Supporting Anticipatory Governance using LLMs: Evaluating and Aligning Large Language Models with the News Media to Anticipate the Negative Impacts of AI

Taxonomy · MoDELS · 语言模型化 · 值域 · 大语言模型 ·

2024 年 1 月 31 日

翻译：支持使用大语言模型的预应治理：评估并对齐大语言模型与新闻媒体以预测人工智能的负面冲击

Mowafak Allaham,Nicholas Diakopoulos

from arxiv, 14 pages + research ethics and social impact statement, references, and appendix. Under conference review

Anticipating the negative impacts of emerging AI technologies is a challenge, especially in the early stages of development. An understudied approach to such anticipation is the use of LLMs to enhance and guide this process. Despite advancements in LLMs and evaluation metrics to account for biases in generated text, it is unclear how well these models perform in anticipatory tasks. Specifically, the use of LLMs to anticipate AI impacts raises questions about the quality and range of categories of negative impacts these models are capable of generating. In this paper we leverage news media, a diverse data source that is rich with normative assessments of emerging technologies, to formulate a taxonomy of impacts to act as a baseline for comparing against. By computationally analyzing thousands of news articles published by hundreds of online news domains around the world, we develop a taxonomy consisting of ten categories of AI impacts. We then evaluate both instruction-based (GPT-4 and Mistral-7B-Instruct) and fine-tuned completion models (Mistral-7B and GPT-3) using a sample from this baseline. We find that the generated impacts using Mistral-7B, fine-tuned on impacts from the news media, tend to be qualitatively on par with impacts generated using a larger scale model such as GPT-4. Moreover, we find that these LLMs generate impacts that largely reflect the taxonomy of negative impacts identified in the news media, however the impacts produced by instruction-based models had gaps in the production of certain categories of impacts in comparison to fine-tuned models. This research highlights a potential bias in state-of-the-art LLMs when used for anticipating impacts and demonstrates the advantages of aligning smaller LLMs with a diverse range of impacts, such as those reflected in the news media, to better reflect such impacts during anticipatory exercises.
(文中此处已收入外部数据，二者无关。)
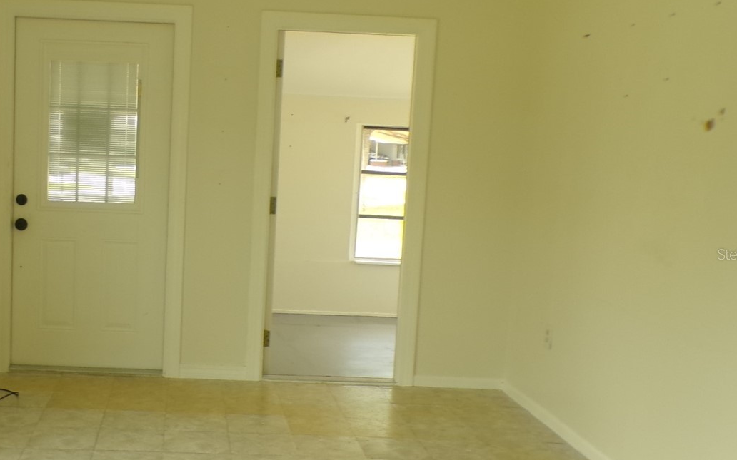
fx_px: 924
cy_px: 254
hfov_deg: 42.5
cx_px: 214
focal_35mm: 46
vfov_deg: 28.0
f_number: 3.1
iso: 100
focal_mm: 5
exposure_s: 1/56
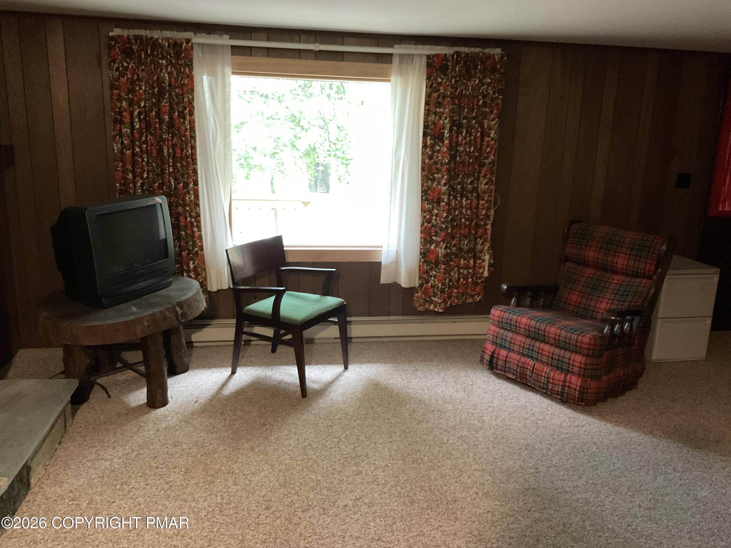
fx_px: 612
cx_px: 366
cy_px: 274
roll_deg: -1.8
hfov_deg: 61.7
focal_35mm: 29
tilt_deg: -14.0
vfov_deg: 48.2
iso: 640
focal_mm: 3
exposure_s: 1/15
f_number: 1.8
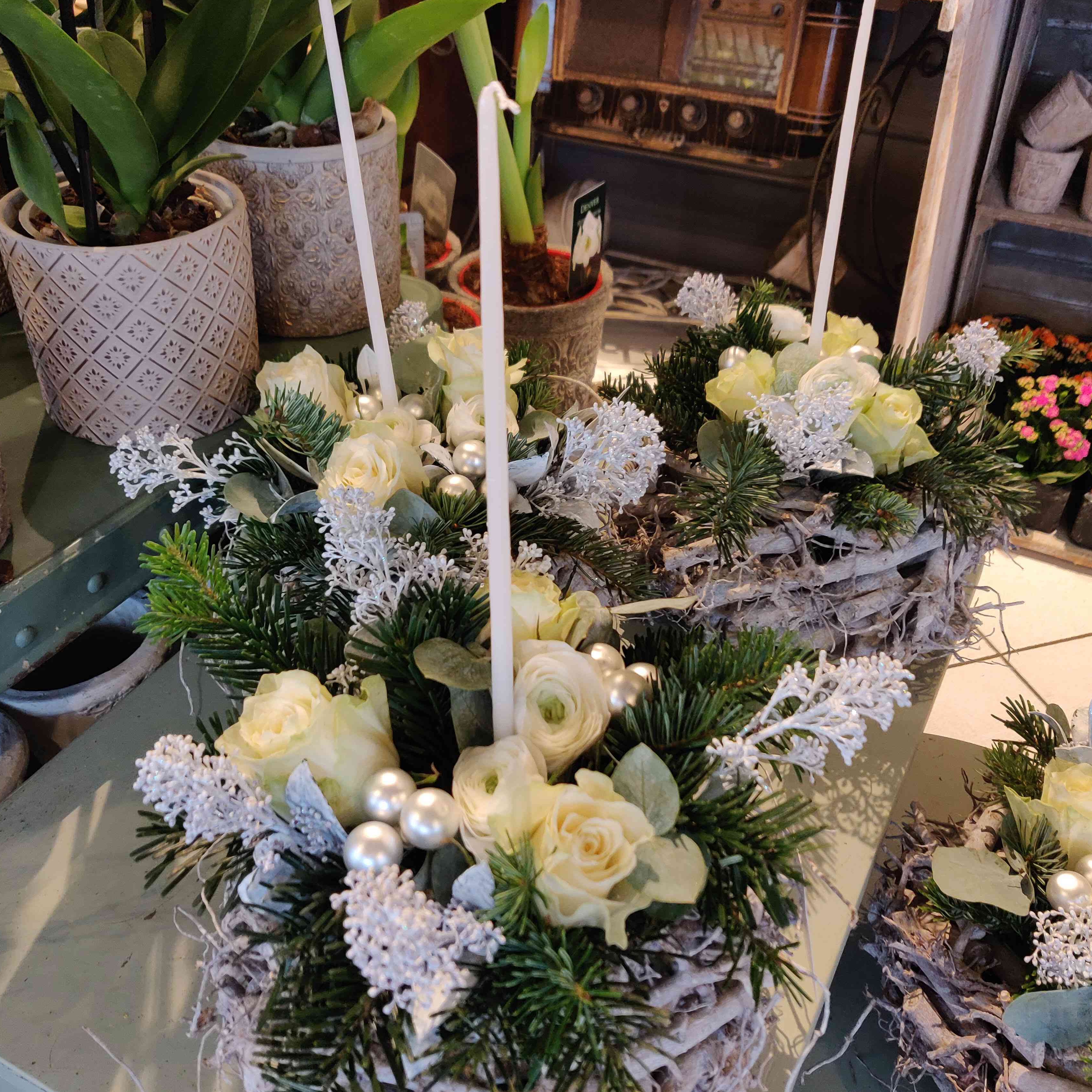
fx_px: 1071
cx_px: 547
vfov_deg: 54.0
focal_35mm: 30
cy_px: 539
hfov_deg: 54.0
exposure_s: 1/25
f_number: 1.7
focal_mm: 4.25
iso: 640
翻译：预测新兴人工智能技术的负面冲击是一项挑战，尤其是在技术发展的早期阶段。利用大语言模型来增强和引导这一预测过程，是一个尚未充分研究的路径。尽管大语言模型在生成文本偏差的评估指标方面取得了进展，但尚不清楚这些模型在预测任务中的表现。具体而言，使用大语言模型预测AI冲击引发了关于其生成负面冲击类别质量与范围的问题。本文利用新闻媒体这一富含新兴技术规范性评估的多样化数据源，构建了一个冲击分类法作为比较基准。通过对全球数百个在线新闻领域发布的数千篇新闻文章进行计算分析，我们开发了一个包含十类AI冲击的分类法。随后，我们使用该基准样本评估了基于指令的模型（GPT-4和Mistral-7B-Instruct）和微调补全模型（Mistral-7B和GPT-3）。结果发现，使用经新闻媒体冲击数据微调的Mistral-7B生成的冲击，在质量上与GPT-4等更大规模模型生成的冲击相当。此外，这些大语言模型生成的冲击在很大程度上反映了新闻媒体中识别的负面冲击分类法，但与微调模型相比，基于指令的模型在某些冲击类别生成上存在缺口。本研究揭示了当前先进大语言模型在预测冲击时可能存在的偏差，并展示了将较小模型与新闻媒体反映的多样化冲击对齐的优势，从而在预演练习中更好地体现此类冲击。